(Records contained in a dataset)
────────────────

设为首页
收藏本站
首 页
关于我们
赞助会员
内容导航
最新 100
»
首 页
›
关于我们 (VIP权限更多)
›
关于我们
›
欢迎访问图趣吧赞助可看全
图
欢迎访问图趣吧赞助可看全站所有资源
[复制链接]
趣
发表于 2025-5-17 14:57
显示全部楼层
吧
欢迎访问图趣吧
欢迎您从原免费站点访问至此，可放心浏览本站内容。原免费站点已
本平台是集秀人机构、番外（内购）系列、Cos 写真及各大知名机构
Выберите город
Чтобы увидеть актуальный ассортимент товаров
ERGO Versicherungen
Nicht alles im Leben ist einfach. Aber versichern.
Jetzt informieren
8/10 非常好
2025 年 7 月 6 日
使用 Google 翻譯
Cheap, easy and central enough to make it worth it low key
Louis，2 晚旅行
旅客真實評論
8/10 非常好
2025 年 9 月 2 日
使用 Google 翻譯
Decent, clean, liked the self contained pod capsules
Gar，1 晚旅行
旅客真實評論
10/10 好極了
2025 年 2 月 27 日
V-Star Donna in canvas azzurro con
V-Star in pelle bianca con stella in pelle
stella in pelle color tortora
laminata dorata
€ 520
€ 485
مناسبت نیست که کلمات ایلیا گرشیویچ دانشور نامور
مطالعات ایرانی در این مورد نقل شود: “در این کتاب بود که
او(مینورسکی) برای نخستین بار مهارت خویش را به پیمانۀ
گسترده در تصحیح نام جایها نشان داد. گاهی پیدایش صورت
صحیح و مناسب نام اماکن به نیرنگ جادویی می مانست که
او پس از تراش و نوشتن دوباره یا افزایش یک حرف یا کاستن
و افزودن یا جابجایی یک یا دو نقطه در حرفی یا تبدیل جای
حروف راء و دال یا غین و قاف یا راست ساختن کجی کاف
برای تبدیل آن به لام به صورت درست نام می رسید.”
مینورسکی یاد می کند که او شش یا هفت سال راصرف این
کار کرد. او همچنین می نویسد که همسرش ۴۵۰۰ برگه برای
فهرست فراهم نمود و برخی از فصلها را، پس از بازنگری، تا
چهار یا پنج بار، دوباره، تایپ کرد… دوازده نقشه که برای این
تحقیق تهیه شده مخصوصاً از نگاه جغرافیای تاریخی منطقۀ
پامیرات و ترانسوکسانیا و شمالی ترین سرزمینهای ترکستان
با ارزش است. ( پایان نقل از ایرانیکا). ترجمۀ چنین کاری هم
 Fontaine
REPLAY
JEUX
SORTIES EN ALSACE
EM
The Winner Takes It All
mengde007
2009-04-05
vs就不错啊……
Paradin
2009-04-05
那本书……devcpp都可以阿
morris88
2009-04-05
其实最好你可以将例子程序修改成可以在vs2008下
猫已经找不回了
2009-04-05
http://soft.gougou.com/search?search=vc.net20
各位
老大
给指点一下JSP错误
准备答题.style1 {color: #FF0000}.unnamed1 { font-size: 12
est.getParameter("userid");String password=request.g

────────────────

Show all lines in the entries above where the word "stella" appears.

V-Star in pelle bianca con stella in pelle
stella in pelle color tortora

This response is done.